In tempi di guerra in Ucraina il Cremlino ha una voce femminile in prima linea nel mondo, quella di Marija Zacharova, portavoce ufficiale del ministero degli Affari Esteri della Federazione Russa diretto da Sergej Lavrov, già direttrice del dipartimento di informazione e stampa dello stesso dicastero.
Lo stile assertivo di Marija Zacharova
Nel solco della comunicazione tradizionalmente asciutta e diretta di Mosca, ancor più in concomitanza con un conflitto come quello con Kiev, le uscite pubbliche della politica russa sono sempre molto crude, quasi verbalmente aggressive. In occasione dell’interruzione delle vie di transito del gas russo attraverso il territorio ucraino, nel secondo giorno del nuovo anno, Zacharova ha affermato: “Kiev si è rifiutata di rinnovare gli accordi di transito siglati tra la società russa Gazprom e le ucraine ‘Naftogaz‘ e Ogtsu (Operatore ucraino del sistema di trasporto del gas). Tali accordi sono scaduti l’1 gennaio 2025, data a partire dalla quale è stato interrotto il transito del gas russo verso l’Europa attraverso il territorio dell’Ucraina”.

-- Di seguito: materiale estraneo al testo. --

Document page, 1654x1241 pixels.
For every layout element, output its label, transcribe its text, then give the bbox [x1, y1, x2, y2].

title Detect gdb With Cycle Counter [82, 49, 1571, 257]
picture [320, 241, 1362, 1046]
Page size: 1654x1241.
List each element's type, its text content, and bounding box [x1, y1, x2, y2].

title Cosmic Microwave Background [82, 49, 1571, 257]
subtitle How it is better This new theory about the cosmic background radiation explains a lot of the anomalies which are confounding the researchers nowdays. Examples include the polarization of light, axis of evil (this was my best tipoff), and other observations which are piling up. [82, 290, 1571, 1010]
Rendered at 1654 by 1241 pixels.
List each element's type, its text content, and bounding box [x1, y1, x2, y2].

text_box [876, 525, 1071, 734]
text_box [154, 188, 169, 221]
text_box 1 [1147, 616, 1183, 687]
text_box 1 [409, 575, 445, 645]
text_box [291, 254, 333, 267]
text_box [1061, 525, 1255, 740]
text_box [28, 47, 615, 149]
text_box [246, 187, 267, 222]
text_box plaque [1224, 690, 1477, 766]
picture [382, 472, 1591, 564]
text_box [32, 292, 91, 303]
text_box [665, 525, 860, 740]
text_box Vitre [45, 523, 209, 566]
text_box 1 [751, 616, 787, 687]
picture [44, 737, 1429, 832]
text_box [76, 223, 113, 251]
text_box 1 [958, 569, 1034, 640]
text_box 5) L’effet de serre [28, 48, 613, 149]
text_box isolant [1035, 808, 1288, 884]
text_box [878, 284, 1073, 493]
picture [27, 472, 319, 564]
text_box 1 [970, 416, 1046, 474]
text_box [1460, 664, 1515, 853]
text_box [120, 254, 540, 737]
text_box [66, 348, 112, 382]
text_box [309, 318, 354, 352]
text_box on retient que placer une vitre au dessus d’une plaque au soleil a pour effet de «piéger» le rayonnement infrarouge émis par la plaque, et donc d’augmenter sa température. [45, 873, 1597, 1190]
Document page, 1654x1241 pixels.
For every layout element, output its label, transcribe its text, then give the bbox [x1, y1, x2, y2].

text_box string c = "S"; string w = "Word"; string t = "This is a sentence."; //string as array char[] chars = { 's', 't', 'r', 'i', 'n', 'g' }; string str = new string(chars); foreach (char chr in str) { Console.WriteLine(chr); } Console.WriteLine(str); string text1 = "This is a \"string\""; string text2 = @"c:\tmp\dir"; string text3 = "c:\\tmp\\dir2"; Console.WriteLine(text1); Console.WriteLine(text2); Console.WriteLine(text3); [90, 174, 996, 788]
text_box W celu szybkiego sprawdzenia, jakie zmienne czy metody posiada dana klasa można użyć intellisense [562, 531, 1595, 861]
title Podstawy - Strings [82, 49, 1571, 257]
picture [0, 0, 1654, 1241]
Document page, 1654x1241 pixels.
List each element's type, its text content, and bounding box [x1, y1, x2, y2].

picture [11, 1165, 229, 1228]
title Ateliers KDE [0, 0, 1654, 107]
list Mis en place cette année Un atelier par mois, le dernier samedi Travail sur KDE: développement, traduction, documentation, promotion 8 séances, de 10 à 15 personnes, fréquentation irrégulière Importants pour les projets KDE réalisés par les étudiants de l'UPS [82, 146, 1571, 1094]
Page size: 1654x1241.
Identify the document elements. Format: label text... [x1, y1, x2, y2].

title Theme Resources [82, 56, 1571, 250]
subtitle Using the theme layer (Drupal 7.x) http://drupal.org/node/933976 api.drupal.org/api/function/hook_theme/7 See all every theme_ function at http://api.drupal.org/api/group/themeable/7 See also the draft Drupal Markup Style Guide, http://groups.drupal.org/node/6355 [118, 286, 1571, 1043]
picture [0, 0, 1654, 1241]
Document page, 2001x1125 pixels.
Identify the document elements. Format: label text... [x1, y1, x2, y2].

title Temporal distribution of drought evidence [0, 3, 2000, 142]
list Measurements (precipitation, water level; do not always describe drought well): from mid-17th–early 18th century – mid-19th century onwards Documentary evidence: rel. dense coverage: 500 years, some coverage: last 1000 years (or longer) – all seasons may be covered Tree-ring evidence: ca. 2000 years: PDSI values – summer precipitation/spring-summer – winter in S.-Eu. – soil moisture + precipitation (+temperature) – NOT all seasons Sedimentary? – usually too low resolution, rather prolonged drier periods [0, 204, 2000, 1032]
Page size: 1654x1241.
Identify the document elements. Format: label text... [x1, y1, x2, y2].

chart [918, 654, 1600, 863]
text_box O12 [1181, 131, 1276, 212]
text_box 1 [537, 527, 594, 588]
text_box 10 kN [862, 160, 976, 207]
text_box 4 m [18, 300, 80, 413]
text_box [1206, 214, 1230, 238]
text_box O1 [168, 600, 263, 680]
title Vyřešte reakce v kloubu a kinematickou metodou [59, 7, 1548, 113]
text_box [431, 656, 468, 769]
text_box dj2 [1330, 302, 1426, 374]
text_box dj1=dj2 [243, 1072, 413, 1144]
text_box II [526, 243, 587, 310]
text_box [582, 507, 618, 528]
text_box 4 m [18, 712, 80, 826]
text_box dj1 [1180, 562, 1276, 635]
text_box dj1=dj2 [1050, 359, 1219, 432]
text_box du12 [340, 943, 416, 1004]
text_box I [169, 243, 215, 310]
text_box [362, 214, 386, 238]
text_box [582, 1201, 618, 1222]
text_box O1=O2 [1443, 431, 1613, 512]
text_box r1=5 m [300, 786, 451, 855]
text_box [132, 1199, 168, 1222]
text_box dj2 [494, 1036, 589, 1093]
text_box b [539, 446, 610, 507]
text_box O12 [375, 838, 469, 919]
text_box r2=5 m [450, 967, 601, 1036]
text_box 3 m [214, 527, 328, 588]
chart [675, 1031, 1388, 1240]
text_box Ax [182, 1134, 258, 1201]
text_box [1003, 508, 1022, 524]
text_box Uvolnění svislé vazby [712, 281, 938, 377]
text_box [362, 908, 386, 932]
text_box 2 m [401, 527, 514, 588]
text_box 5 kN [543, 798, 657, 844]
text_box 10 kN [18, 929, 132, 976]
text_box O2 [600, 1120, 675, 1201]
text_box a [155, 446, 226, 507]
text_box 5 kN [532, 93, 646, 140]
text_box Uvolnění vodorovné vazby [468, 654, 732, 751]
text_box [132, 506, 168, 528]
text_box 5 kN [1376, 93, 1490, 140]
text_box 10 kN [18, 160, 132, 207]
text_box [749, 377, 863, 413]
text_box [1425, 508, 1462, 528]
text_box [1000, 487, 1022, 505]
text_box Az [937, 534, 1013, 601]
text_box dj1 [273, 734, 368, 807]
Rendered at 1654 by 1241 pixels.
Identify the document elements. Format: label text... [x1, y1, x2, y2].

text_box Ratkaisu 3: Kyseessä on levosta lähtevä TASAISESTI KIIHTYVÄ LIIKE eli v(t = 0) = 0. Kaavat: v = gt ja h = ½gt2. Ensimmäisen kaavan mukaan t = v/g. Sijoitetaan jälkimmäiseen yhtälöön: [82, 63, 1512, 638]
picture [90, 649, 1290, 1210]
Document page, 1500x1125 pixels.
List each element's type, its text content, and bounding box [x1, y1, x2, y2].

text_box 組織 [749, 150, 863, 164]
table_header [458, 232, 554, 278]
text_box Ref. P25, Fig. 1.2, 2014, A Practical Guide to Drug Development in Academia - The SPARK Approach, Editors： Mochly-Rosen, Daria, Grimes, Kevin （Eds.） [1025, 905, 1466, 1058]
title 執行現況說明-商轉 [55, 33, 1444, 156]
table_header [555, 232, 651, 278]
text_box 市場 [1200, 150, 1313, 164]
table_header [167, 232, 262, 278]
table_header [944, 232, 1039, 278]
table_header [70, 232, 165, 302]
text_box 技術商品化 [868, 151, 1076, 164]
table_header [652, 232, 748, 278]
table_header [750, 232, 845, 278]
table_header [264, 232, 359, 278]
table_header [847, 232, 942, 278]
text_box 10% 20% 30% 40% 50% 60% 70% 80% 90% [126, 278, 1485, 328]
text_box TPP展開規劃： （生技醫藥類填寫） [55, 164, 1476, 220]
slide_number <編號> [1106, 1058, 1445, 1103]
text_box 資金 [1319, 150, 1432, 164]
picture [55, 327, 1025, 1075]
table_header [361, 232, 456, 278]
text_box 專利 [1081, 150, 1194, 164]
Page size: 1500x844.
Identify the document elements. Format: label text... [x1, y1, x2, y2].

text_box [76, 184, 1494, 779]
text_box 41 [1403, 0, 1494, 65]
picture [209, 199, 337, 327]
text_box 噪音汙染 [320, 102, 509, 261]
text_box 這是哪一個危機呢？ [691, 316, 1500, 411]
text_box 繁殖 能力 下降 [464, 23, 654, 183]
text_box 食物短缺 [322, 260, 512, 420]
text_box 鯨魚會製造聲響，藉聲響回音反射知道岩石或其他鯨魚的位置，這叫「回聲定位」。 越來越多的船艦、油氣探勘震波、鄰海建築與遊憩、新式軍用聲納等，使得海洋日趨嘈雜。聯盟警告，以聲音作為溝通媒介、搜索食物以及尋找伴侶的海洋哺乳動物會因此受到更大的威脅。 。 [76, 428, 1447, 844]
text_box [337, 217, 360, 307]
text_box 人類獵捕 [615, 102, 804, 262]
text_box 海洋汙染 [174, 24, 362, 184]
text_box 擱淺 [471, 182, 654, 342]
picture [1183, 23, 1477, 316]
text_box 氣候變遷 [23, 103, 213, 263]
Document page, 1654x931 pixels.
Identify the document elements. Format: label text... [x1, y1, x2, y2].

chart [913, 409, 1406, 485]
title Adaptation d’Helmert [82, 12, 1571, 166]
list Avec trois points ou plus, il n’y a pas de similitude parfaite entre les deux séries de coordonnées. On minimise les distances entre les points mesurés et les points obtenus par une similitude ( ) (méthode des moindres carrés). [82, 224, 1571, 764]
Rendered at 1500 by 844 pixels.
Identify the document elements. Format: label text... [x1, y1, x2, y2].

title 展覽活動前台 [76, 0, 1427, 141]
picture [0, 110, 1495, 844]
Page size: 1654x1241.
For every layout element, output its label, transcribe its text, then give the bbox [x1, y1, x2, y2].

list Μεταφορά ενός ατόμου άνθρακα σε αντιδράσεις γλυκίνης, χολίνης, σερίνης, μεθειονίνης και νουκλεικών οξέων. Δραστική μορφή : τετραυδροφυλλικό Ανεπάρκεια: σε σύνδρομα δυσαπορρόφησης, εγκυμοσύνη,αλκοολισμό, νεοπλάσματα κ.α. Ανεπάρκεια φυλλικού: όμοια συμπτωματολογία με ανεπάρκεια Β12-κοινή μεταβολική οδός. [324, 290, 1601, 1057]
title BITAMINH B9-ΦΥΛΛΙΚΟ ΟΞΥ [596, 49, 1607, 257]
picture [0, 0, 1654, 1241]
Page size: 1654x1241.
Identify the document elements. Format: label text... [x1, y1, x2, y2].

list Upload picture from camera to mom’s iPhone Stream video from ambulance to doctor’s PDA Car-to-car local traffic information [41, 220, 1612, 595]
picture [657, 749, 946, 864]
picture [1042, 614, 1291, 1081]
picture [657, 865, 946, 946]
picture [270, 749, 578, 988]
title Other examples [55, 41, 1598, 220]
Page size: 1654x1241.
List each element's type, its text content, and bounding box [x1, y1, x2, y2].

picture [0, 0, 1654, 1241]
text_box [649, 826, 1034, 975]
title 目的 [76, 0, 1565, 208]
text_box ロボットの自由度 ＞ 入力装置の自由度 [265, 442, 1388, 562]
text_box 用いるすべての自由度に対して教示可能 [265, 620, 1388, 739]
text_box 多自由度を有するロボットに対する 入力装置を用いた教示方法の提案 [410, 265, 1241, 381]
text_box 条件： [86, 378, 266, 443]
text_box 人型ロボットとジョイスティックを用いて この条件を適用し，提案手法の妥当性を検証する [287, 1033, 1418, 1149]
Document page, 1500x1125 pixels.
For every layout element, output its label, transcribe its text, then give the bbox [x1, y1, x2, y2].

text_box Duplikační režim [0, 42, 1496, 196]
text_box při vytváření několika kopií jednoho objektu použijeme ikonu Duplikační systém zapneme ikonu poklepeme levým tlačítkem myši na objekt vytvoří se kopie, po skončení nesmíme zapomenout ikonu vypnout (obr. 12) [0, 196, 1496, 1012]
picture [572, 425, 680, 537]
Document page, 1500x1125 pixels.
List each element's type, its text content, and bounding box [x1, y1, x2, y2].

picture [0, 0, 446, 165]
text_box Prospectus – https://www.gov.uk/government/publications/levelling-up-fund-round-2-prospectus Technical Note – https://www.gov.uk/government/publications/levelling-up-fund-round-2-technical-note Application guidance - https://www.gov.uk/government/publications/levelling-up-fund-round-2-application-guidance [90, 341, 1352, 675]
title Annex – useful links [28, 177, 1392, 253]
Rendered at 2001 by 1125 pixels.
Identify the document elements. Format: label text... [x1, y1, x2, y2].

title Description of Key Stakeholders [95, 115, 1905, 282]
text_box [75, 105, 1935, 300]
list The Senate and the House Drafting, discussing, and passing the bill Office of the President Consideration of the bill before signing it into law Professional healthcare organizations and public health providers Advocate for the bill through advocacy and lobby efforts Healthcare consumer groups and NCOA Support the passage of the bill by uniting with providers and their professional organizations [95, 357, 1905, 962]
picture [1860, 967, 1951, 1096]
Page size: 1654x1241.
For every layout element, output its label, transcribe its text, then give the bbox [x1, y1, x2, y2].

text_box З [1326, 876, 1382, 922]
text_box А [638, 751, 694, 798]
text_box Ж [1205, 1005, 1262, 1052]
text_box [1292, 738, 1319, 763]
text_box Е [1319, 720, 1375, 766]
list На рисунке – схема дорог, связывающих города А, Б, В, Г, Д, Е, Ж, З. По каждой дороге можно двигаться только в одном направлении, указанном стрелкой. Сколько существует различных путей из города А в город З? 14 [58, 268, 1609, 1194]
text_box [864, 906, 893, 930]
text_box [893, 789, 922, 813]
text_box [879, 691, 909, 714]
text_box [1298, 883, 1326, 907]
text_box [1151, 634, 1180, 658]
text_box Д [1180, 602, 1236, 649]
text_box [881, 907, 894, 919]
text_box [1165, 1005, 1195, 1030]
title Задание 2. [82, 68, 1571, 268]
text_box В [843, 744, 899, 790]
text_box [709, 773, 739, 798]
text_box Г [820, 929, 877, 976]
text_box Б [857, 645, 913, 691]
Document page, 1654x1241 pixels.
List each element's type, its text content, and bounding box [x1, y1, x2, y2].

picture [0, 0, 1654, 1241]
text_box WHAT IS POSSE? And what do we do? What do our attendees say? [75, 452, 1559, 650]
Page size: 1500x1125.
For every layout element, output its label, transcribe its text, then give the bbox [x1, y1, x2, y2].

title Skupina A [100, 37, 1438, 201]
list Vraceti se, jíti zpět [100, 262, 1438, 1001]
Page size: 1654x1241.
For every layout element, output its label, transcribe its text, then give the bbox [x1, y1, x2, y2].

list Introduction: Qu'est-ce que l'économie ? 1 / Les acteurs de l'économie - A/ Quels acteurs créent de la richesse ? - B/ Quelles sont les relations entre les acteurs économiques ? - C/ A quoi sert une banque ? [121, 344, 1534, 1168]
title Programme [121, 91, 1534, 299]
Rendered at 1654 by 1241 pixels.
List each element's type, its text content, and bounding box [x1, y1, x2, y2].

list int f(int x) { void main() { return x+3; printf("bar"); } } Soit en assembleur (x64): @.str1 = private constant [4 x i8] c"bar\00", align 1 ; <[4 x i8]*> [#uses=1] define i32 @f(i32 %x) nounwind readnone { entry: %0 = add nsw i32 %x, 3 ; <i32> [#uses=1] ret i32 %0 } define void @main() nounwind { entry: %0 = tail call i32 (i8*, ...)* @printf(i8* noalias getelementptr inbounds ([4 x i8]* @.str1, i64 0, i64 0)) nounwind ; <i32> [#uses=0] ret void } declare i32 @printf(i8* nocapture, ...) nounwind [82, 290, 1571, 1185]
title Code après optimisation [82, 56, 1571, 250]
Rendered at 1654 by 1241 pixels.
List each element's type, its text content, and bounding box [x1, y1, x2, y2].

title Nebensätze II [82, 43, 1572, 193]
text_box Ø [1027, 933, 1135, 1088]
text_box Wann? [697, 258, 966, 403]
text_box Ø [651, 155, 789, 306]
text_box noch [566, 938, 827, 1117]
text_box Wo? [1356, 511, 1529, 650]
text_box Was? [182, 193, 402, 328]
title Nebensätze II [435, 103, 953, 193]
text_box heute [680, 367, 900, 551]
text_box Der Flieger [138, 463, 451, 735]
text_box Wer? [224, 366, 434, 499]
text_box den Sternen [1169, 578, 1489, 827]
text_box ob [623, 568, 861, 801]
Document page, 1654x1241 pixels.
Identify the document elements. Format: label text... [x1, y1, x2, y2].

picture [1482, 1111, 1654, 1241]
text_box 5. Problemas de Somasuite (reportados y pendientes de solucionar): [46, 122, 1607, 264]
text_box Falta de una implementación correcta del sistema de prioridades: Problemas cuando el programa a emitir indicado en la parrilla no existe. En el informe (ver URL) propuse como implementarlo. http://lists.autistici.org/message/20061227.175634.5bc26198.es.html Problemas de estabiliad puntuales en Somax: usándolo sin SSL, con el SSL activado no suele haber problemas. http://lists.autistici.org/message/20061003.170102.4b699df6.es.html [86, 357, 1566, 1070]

Nella sua dichiarazione, la portavoce ha accusato duramente gli Stati Uniti e di riflesso l’Europa: “A dover pagare il prezzo del clientelismo americano saranno anche gli altri Paesi che fanno parte di quella che, una volta, era un’Unione Europea prospera e indipendente. La responsabilità per l’interruzione delle forniture di gas russo è da attribuirsi in tutto e per tutto agli Usa, al regime fantoccio di Kiev, ma anche alle autorità dei Paesi europei, che pur di fornire sostegno finanziario all’economia americana hanno scelto di sacrificare il benessere dei propri cittadini”.
La Russia e Meta
Tra le conflittualità geopolitiche che il Cremlino affronta, rientrano anche quelle con le grandi aziende, soprattutto tecnologiche e in particolare americane. Nelle ultime ore si è acceso lo scontro con il Gruppo Meta, da Instagram a Facebook. Secondo Zacharova, con le sue ultime dichiarazioni Mark Zuckerberg “ha ammesso che la censura sui social network statunitensi ha iniziato a essere introdotta a passi da gigante dopo le elezioni del 2016”.
“È chiaro come il sole”, ha poi aggiunto la portavoce, “che le Big Tech erano ansiose ed entusiaste di collaborare con le agenzie di intelligence e l’amministrazione” della Casa Bianca, dove si sta insediando il nuovo presidente Donald Trump.
Marija Zacharova e l’Italia
I toni nelle relazioni con l’Italia si sono alzati, ad esempio, quando Mosca ha accusato il giornalista di Domani Davide Maria De Luca di essere “entrato illegalmente con i soldati ucraini nel territorio russo”. In particolare Zacharova ha postato uno screenshot che dimostrerebbe “l’irregolare” ingresso del reporter, scrivendo: “All’attenzione dei diplomatici italiani! Forse questa volta vedranno la notizia subito e non un mese dopo”.
In quel caso l’Ambasciata della Russia in Italia si è resa disponibile, forse con un filo di sarcasmo, “a ripetere agli uffici competenti italiani le disposizioni della legge russa sulla responsabilità che cade su chiunque attraversi illegalmente la frontiera di Stato russo”.
Marija Zacharova ha concentrato molto il suo lavoro e il suo “controllo” sui media globali, dal punto di vista russo, con una certa attenzione rivolta anche ai principali canali italiani nazionali. Inizialmente è stata addirittura aperta un’indagine sul reportage a Kursk guidato dall’inviata Rai Stefania Battistini, con l’accusa di aver attraversato “illegalmente” il confine entrando dall’Ucraina nella regione russa teatro di un’offensiva delle truppe di Kiev.
Successivamente Mosca ha imputato ai media tricolori di “elogiare i neonazisti ucraini mentre posano in reportage indossando simboli delle SS”, mentre Zacharova, ad agosto, ha fatto esplicito riferimento a un servizio dell’inviato della Rai in Ucraina Ilario Piagnerelli. “I media italiani ricordano sempre di più il Volkischer Beobachter (Osservatore popolare, il giornale organo ufficiale del Partito nazista)”, ha concluso la politica. Ad ottobre la portavoce di Mosca ha attribuito al governo di Roma un problema di “russofobia” in seguito ai visti negati a una delegazione russa per un convegno a Milano. Il ministro degli Esteri Tajani ha replicato da Bruxelles: “Non li diamo a chiunque, questione di sicurezza”.